The "Rhythm of Nations" panel combined Qatari music with the most famous cheers of encouragement for the 32 participating teams. This was followed by the "Football Nostalgia" panel, which collects former official mascots in honour of the previous host countries of the World Cup, followed by the "Dreamers" panel, which included performances by member of the Korean band BTS, Jungkook, who was later joined by Qatari artist Fahad Al Kubaisi.
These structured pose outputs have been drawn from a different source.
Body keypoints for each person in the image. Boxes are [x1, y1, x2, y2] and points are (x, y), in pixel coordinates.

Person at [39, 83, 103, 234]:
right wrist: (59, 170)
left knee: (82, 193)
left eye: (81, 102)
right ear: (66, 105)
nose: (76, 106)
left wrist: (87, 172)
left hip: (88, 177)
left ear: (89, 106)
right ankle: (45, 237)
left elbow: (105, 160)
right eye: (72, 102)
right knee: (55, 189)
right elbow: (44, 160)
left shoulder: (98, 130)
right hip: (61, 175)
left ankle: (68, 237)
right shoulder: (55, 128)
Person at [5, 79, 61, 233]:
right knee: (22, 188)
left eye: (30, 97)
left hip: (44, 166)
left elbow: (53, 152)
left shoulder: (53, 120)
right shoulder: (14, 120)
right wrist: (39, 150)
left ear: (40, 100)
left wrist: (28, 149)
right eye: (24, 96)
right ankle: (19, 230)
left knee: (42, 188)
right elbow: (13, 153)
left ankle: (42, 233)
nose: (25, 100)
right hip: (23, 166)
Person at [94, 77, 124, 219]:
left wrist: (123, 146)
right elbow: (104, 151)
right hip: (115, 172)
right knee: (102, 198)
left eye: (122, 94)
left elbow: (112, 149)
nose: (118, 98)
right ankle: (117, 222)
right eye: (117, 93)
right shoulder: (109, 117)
An archival historical film was shown for the first time during the "Roots of the Dream" panel, showing the former Emir, Sheikh Hamad bin Khalifa Al Thani, playing football with a group of his friends. The ceremony concluded with the panel "Here and Now", which consisted of a speech by the Emir of Qatar, Sheikh Tamim bin Hamad Al Thani, and ended with the appearance of the official logo of the 2022 FIFA World Cup at a height of 15 meters coupled with a fireworks display.
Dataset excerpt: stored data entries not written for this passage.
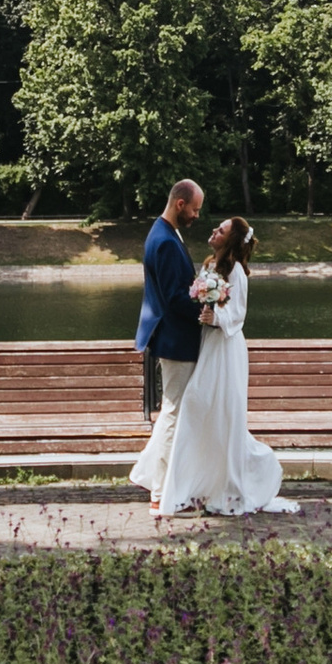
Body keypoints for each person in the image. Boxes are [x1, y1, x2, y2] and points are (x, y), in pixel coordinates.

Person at [157, 218, 300, 518]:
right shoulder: (209, 265)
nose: (213, 232)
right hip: (207, 346)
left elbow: (238, 316)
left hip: (226, 350)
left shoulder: (237, 272)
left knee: (221, 413)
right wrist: (202, 307)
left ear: (231, 240)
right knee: (198, 408)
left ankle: (236, 480)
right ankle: (193, 485)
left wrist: (215, 319)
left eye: (220, 231)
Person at [128, 179, 204, 504]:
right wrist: (208, 309)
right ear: (180, 204)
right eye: (196, 210)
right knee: (172, 413)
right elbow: (175, 298)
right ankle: (159, 492)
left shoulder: (163, 234)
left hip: (172, 338)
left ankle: (162, 483)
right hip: (176, 341)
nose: (197, 216)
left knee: (172, 412)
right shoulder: (166, 242)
== Dignitaries in attendance ==
A number of foreign politicians and dignitaries attended the opening ceremony, including 17 heads of state, government and international organizations.

- President of FIFA – Gianni Infantino and all members of the FIFA Council
- IOC President of the International Olympic Committee – Thomas Bach and all members of the IOC
- Secretary-General of the United Nations – António Guterres
- WHO Director-General of WHO – Tedros Adhanom Ghebreyesus
- President of Algeria – Abdelmadjid Tebboune
- Crown Prince of Bahrain – Salman bin Hamad Al Khalifa
- President of Djibouti – Ismail Omar Guelleh
- Vice President of Ecuador – Alfredo Borrero
- President of Egypt – Abdel Fattah el-Sisi
- EU Vice President of the European Commission – Margaritis Schinas
- Vice President of India – Jagdeep Dhankhar
- Minister of Sports of Iran – Hamid Sajjadi
- King of Jordan – Abdullah II and Hussein, Crown Prince of Jordan
- Former President of Kosovo – Atifete Jahjaga
- Crown Prince of Kuwait – Mishal Al-Ahmad Al-Jaber Al-Sabah
- Prime Minister of Lebanon – Najib Mikati
- President of Liberia – George Weah
- Prime Minister of Libya – Fathi Bashagha
- Crown Prince and Sports Minister of Oman – Theyazin bin Haitham
- President of Palestine – Mahmoud Abbas
- Emir of Qatar – Tamim bin Hamad Al Thani
- Former Emir of Qatar – Hamad bin Khalifa Al Thani and members of the Qatari royal family
- Assistant to the President of Russia – Igor Levitin
- President of Rwanda – Paul Kagame
- Crown Prince of Saudi Arabia – Mohammed bin Salman
- President of Senegal – Macky Sall
- King and Queen of the Zulu tribe of South Africa – Misuzulu Sinqobile and Ntokozo Mayisela-Zulu
- President of Turkey – Recep Tayyip Erdoğan
- UAE Prime Minister of the United Arab Emirates – Mohammed bin Rashid Al Maktoum
- Former United States Deputy Secretary of State – Keith J. Krach
- Vice President of Venezuela – Delcy Rodríguez
- First Minister of Wales – Mark Drakeford

== Controversies ==

=== Refusal of broadcast ===
In light of the allegations of human rights abuses and corruption scandal surrounding the World Cup, the British public service broadcaster BBC refused to broadcast the opening ceremony on television, although it was made available through its online and digital TV services.